Morton, himself a 40-year star of stage (“Hair,” “Raisin”) and screen (“Brother from Another Planet,” TV’s “Scandal”), takes us, in 90 minutes, on Gregory’s journey from poor St. Louis childhood to college track star to the Army to a career in comedy launched in Chicago in the late 1950s. He quickly embraced an equally intense commitment to the Civil Rights Movement, working closely with Medgar Evers in 1963 in Mississippi immediately before his assassination in his own driveway.

Morton’s rendering of these harrowing moments in Gregory’s life and the life of the movement are spine-tingling, especially how the death of his son in 1963 saved his own life.

In an almost entirely one-man show save for ancillary roles played by John Carlin, Morton weaves comedy routines with commentaries on his career and race work — as well as analysis of what ailed America and still does. As we all cope with these unbelievably unsettling times, I can’t think of a better show to put it all in perspective. (The name Trump is not spoken, but hovers nevertheless.) “We didn’t die during the Civil Rights Movement so that we could elect a black president,” he says. “We died to save the least among us.”

The most riveting scene has Gregory in his dressing room getting a call from NBC’s “Tonight” show in the early 1960s — every comedian’s dream.
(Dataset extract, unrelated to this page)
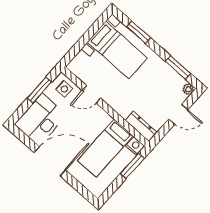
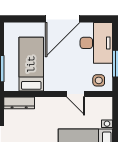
door: (91, 94) -> (76, 94), swing flipped
nightstand: (135, 146) -> (11, 85), removed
The struggle that he goes through with the show’s booker, host Jack Paar, and himself as he tries to balance his ambition with his need for self-respect is unforgettable. “I can make a white man laugh about anything I want him to!,” he says to his mirror as he debates with himself. “I can make him beg me to make him feel bad. Just with a joke.”

Dick Gregory himself is still at it — and has been known to make comments on gay issues that are less than politically correct. This show does not get into that. But in its laser focus on race, it confronts us with who we are as Americans — a culture that still imbues the n-word with a terrible sting. That is something “Turn Me Loose” — and Dick Gregory — are still trying to defuse.


TURN ME LOOSEA PLAY ABOUT COMIC GENIUS DICK GREGORY | Westside Theatre, 407 W. 43rd St. | Through Jul. 3: Tue.-Thu. at 7:30 p.m.; Fri.-Sat. at 8 p.m.; Wed., Sat.-Sun. at 2 p.m. | $79 at  turnmelooseplay.com or 212-239-6200 | Ninety mins.